Power of Thought Could Help Paralyzed Move
WebMD News Archive
Nov. 15, 2000 -- It sounds like science fiction, but people who are paralyzed may one day be able to control artificial limbs by essentially willing them to move, and those isolated by motor diseases like muscular sclerosis may be able to move and communicate through thought.
A primate study released Wednesday suggests it is possible, and researchers say human trials could begin in as little as a decade.
Duke University Medical Center scientists implanted electrodes in the brains of two owl monkeys that enabled the animals to use brain signals to control a robot arm. The brain signals were even transmitted over the Internet, remotely controlling a robot arm 600 miles away at the Massachusetts Institute of Technology in Boston. Findings from the studies were reported in the Nov. 16, 2000 issue of Nature.
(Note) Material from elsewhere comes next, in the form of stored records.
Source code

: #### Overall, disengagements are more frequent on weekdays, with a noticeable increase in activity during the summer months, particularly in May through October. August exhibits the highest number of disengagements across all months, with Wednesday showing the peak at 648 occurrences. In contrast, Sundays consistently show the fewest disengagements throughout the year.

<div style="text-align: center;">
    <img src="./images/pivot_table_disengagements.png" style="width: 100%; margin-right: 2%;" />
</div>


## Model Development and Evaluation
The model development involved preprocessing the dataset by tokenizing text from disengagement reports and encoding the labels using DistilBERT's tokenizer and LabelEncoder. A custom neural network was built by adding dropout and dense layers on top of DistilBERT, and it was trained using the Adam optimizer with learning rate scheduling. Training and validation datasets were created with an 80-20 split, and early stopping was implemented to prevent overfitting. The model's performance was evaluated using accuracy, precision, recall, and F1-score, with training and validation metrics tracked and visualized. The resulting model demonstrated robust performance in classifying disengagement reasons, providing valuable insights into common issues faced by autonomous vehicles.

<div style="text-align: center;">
Researchers say their computerized system could be an important step toward what they call a "brain-machine interface," that would allow paralyzed patients to control prosthetic limbs. Their research could also provide a clearer understanding of how the brain works.
"The goal of using signals from the brain to drive artificial limbs has been studied for 30 years," Sandro Mussa-Ivaldi, PhD, of Northwestern University in Evanston, Ill. tells WebMD. "Technologically, this is a significant advance, but there is still a long way to go." Mussa-Ivaldi was not involved with the study, but wrote an editorial accompanying it.
"[The study] provides a simple solution to the problem of extracting movement information from neural signals detected by microelectrodes implanted in different regions of the [brain] of living owl monkeys," Mussa-Ivaldi writes.
Neurons are the billions of nerve cells that transmit electrical impulses throughout the nervous system, allowing a person to do everything from scratching an itch to conducting a symphony.
"There are up to 10 billion neurons in the brain," MIT researcher Mandayam Srinivasan, PhD tells WebMD. "When you perform a simple action like moving your arm, literally thousands if not millions of neurons are involved. What we have done in this study is sampled about 100 of those neurons. That doesn't sound like much, but it is a big step compared to what we were able to do just a few years ago."